Build a reference database

Build a reference database #

One of the crucial steps in the analysis of environmental DNA data is the taxonomic assignment of sequences, i.e. assigning a species, genus or other taxonomic rank to the sequences present in the collected samples.

Taxonomic assignment requires annotated reference sequences, against which the sequences of interest are compared. These reference sequences form what is known as a reference database, which is a sequence file in fasta format, for a given marker of metabarcoding.

Here is a quick step-by-step guide to creating a reference database, here for assigning sequences from wolf fecal samples to study its diet, a dataset used in the metabarcoding analysis tutorial here.

One way to build a reference database is to use the obipcr program to simulate a PCR and extract all sequences from a general purpose DNA database such as GenBank or EMBL that can be amplified in silico by the two primers used for PCR amplification.

The steps to create a reference database are:

  1. Download sequences from a public database such as GenBank or EMBL
  2. Perform an in silico PCR amplification of these sequences with a given marker with obipcr
  3. Clean up the database by deleting sequences that do not provide sufficient taxonomic information and are redundant

Since Genbank and the taxonomy associated with sequences are constantly evolving, you may not get exactly the same results when using the following commands.

Download the sequences #

In this example, the sequences are downloaded from the GenBank FTP server. Please note that the download takes more than a day and currently occupies around 1.5 TB, so make sure you have the necessary storage capacity before launching it. To have a local copy of GenBank sequences, please go to the Prepare a local copy of GenBank page.

Perform a in silico PCR amplification #

In this example, we amplify the 12S-V5 region [@Riaz2011-gn] with the forward primer TTAGATACCCCACTATGC and the reverse primer TAGAACAGGCTCCTCTAG, with the following command, to study the wolf diet (see the tutorial). Do not forget to update the release number of GenBank in the command line.

obipcr -e 3 -l 50 -L 150 \ 
       --forward TTAGATACCCCACTATGC \
       --reverse TAGAACAGGCTCCTCTAG \
       --no-order \
       genbank/Release_264/fasta/*
       > v05_pcr.fasta

The -l and -L options define the minimum and maximum sizes of sequence fragments to be amplified. Three mismatches with primer sequences are allowed here (-e 3), and we recommend using the --no-order option to speed up the program (see obipcr documentation).

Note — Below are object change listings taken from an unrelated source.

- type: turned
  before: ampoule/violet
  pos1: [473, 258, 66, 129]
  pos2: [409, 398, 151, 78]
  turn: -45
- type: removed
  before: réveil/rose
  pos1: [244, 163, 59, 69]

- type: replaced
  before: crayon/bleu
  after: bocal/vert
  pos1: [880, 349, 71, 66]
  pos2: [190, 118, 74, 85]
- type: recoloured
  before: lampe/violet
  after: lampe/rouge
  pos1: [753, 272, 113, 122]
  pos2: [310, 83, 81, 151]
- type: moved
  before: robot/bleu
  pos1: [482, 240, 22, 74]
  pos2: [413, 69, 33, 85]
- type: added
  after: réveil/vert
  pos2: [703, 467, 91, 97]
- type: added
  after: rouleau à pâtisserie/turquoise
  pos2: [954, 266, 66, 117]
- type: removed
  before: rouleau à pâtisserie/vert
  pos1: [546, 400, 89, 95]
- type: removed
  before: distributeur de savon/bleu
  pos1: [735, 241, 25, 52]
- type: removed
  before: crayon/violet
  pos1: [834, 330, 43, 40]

This previous command produces a fasta file, with the computed amplified sequences.

Clean the database #

We choose to apply these different steps of filtering to clean up the sequences obtained with obipcr :

  1. Keep the sequences with a taxid and a taxonomic description to family, genus and species ranks ( obigrep )
  2. Remove redundant sequences (dereplicate)
  3. Ensure that the dereplicated sequences have a taxid (taxon identifier) at the family level
  4. Ensure that sequences each have a unique identification ID with obiannotate
  5. Index the database

Keep annotated sequences #

To use the -t taxonomy option on all OBITools commands, you can either enter the path to the taxonomy if you have downloaded the sequences from the help page here which looks like Release_264/taxonomy, or download the taxdump file online with curl.

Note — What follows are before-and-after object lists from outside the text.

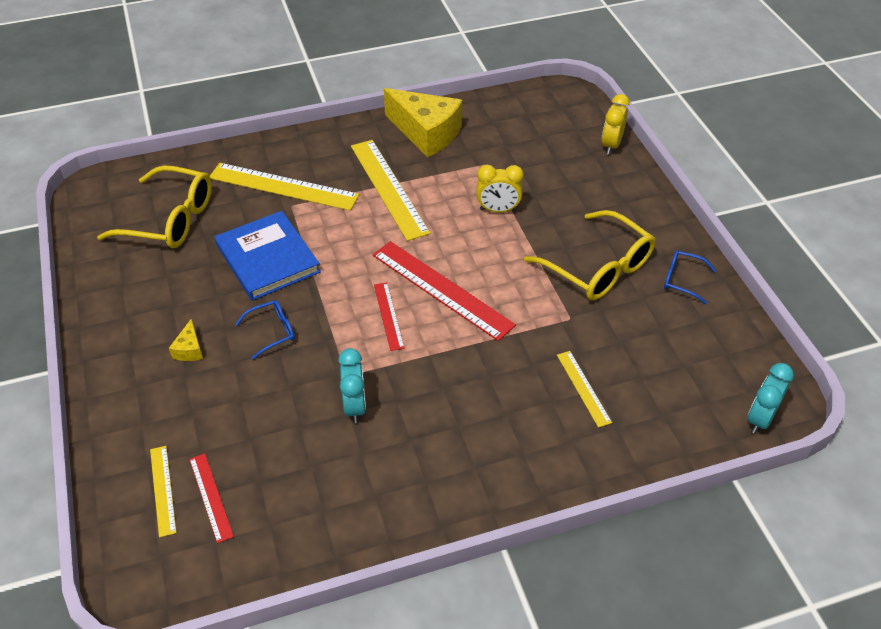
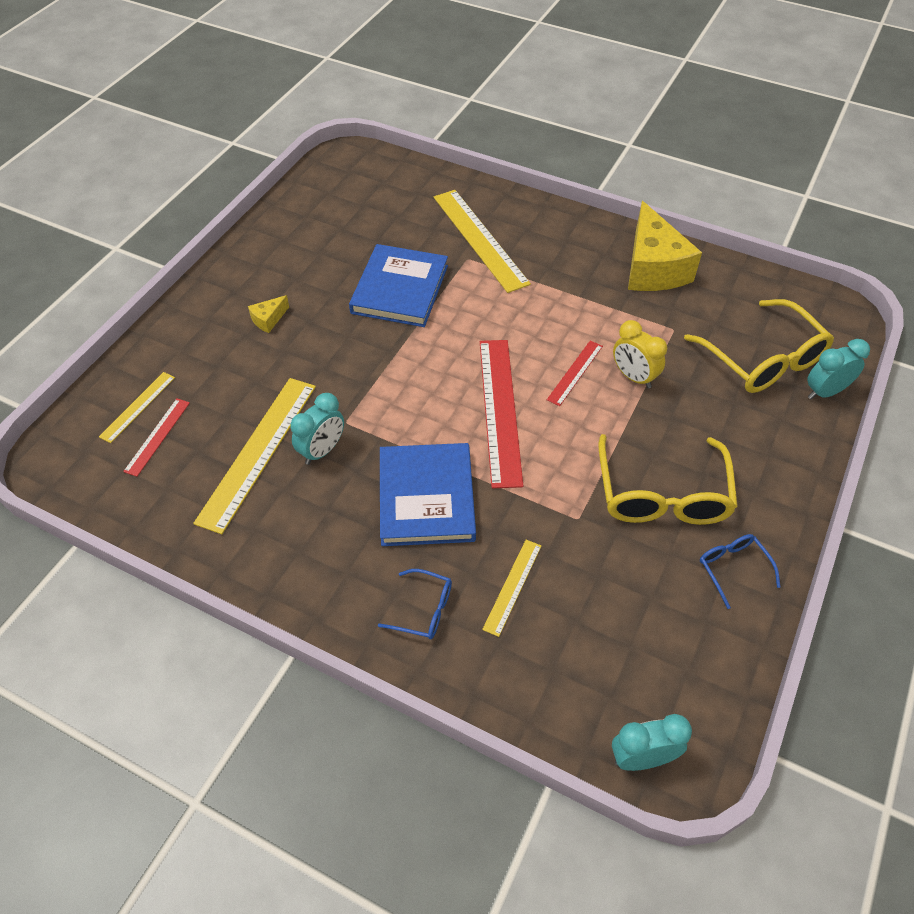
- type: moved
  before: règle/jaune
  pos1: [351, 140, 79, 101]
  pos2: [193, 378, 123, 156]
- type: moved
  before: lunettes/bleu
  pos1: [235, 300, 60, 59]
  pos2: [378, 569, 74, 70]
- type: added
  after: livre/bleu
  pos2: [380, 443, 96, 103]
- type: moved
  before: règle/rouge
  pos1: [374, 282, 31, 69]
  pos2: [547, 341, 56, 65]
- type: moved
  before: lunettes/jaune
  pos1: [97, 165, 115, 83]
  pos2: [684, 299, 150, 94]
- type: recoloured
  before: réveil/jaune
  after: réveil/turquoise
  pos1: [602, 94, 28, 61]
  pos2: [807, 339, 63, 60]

curl http://ftp.ncbi.nih.gov/pub/taxonomy/taxdump.tar.gz

The obigrep program allows to filter sequences, to keep only those with a taxid and a sufficient taxonomic description.

obigrep -t taxdump.tar.gz \
        -A taxid \
        --require-rank species \
        --require-rank genus \
        --require-rank family \
        v05_pcr.fasta > v05_clean.fasta

Dereplicate sequences #

The obiuniq program is able to dereplicate the sequences.

obiuniq -c taxid v05_clean.fasta > v05_clean_uniq.fasta

Ensure that the dereplicated sequences have a taxid at the family level #

Some sequences lose taxonomic information at the dereplication stage if certain versions of the sequence did not have this information beforehand. So we apply a second filter of this type.

obigrep -t taxdump.tar.gz --require-rank=family v05_clean_uniq.fasta > v05_clean_uniq.fasta

Ensure that sequences each have a unique identifier #

Index the database #

obirefidx -t taxdump.tar.gz v05_clean_uniq.fasta > v05_clean_uniq_indexed.fasta

The database provided in the tutorial is called wolf_data/db_v05_r117_indexed.fasta.